TASK 1: Copy these lines from the data records verbatim, starting at the line that contains "text Fisicamente, se" and running through the final line of the records, with both ends included.

TEXT PROVIDED:
○ ○ ○

In July, Jeff Merkley, the junior senator from Oregon, traveled to Iowa. The trip was his third in twelve months—a sign, political commentators said, that he was preparing to launch a presidential bid.

Nobody from the West Coast has ever won the Democratic presidential nomination. But two years from now, at least six will likely be competing for it: a mayor, a governor, at least two senators, even a few business executives. Tom Steyer, a venture capitalist from San Francisco, has already spent $40 million on a national ad campaign calling for President Trump’s impeachment and has held town halls in Iowa and New Hampshire. Jay Inslee, the governor of Washington, headed to Iowa in June, where he gave the keynote speech at a Democratic Party function outside Des Moines. Eric Garcetti, the photogenic mayor of Los Angeles, was there just two months before. On a swing through the Northeast in May, Garcetti also stopped by New Hampshire. (Senator Kamala Harris of California and Howard Schultz, the former CEO of Starbucks, are widely seen as presidential contenders as well, though so far they have refrained from visiting the early primary states.) The flurry of trips is instructive. With Donald Trump in the White House, a group of gifted politicians and public figures from the Pacific Coast believe that they are the best positioned to challenge him.

○ ○ ○

TASK 2: Extend the passage on West Coast figures seeking the Democratic presidential nomination, picking up right after its final sentence.

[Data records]
○ ○ ○

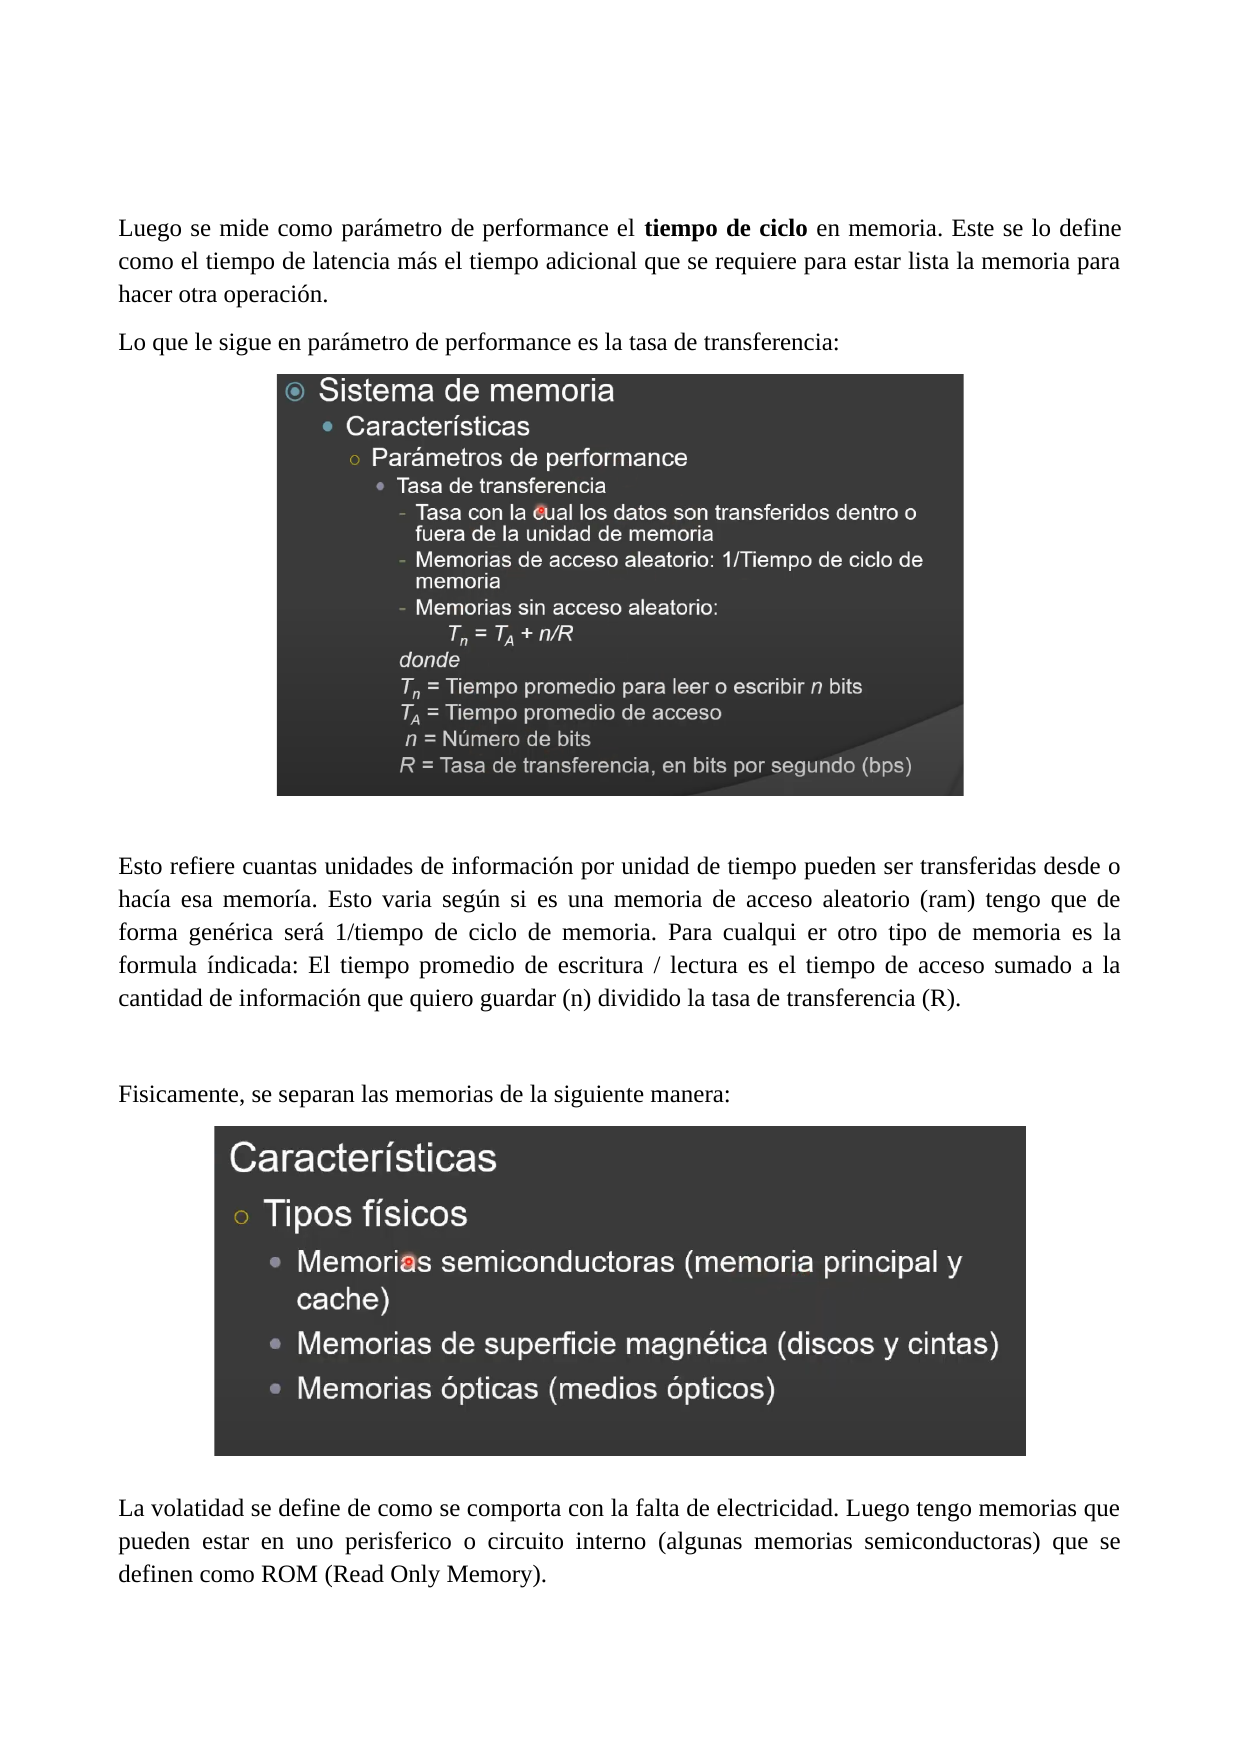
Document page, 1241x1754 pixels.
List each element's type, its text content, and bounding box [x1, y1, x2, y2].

text Fisicamente, se separan las memorias de la siguiente manera: [118, 1079, 1122, 1107]
text Luego se mide como parámetro de performance el tiempo de ciclo en memoria. Este se lo define como el tiempo de latencia más el tiempo adicional que se requiere para estar lista la memoria para hacer otra operación. [118, 213, 1122, 308]
text Esto refiere cuantas unidades de información por unidad de tiempo pueden ser transferidas desde o hacía esa memoría. Esto varia según si es una memoria de acceso aleatorio (ram) tengo que de forma genérica será 1/tiempo de ciclo de memoria. Para cualqui er otro tipo de memoria es la formula índicada: El tiempo promedio de escritura / lectura es el tiempo de acceso sumado a la cantidad de información que quiero guardar (n) dividido la tasa de transferencia (R). [118, 422, 1122, 1012]
picture [276, 374, 964, 796]
text La volatidad se define de como se comporta con la falta de electricidad. Luego tengo memorias que pueden estar en uno perisferico o circuito interno (algunas memorias semiconductoras) que se definen como ROM (Read Only Memory). [118, 1126, 1122, 1587]
picture [214, 1126, 1026, 1456]
text Lo que le sigue en parámetro de performance es la tasa de transferencia: [118, 327, 1122, 356]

○ ○ ○

WRITTEN REPLY 1:
text Fisicamente, se separan las memorias de la siguiente manera: [118, 1079, 1122, 1107]
text Luego se mide como parámetro de performance el tiempo de ciclo en memoria. Este se lo define como el tiempo de latencia más el tiempo adicional que se requiere para estar lista la memoria para hacer otra operación. [118, 213, 1122, 308]
text Esto refiere cuantas unidades de información por unidad de tiempo pueden ser transferidas desde o hacía esa memoría. Esto varia según si es una memoria de acceso aleatorio (ram) tengo que de forma genérica será 1/tiempo de ciclo de memoria. Para cualqui er otro tipo de memoria es la formula índicada: El tiempo promedio de escritura / lectura es el tiempo de acceso sumado a la cantidad de información que quiero guardar (n) dividido la tasa de transferencia (R). [118, 422, 1122, 1012]
picture [276, 374, 964, 796]
text La volatidad se define de como se comporta con la falta de electricidad. Luego tengo memorias que pueden estar en uno perisferico o circuito interno (algunas memorias semiconductoras) que se definen como ROM (Read Only Memory). [118, 1126, 1122, 1587]
picture [214, 1126, 1026, 1456]
text Lo que le sigue en parámetro de performance es la tasa de transferencia: [118, 327, 1122, 356]

WRITTEN REPLY 2:
They may be right. A special brand of American liberalism, at once independent-minded and dedicated to the common good, has flourished in the West. And it could well be this tradition—with its commitment to immigrants, to equality, to free trade, and to environmentalism—that provides the best path forward for Democrats looking to unite their fractured base.

Americans tend to think of the West Coast as a liberal fortress. But not so long ago, Washington, Oregon, and California supported Republicans. (Much of the rural parts of all three states still does.) Westerners were attracted to the GOP’s valorization of individual independence, an attraction that sometimes manifested as libertarianism. They wanted to be allowed to do their own thing, without interference from the state. This emphasis on autonomy is still apparent. “We’re the people who believe in personal freedom,” Oregon Senator Ron Wyden told me.

Yet what personal freedom means to Westerners is now different from what it means to the GOP. As Republicans started to take more regressive stances on social issues, the desire for independence led voters in Washington, Oregon, and California in another direction, toward advocating for abortion rights, gay rights, and the legalization of marijuana.

With help from the technology industry, all three states also came to support loosening immigration restrictions. Tech startups lobbied for more H-1B visas, and not only because they needed skilled workers from overseas; immigrants or their children have founded 60 percent of tech startups.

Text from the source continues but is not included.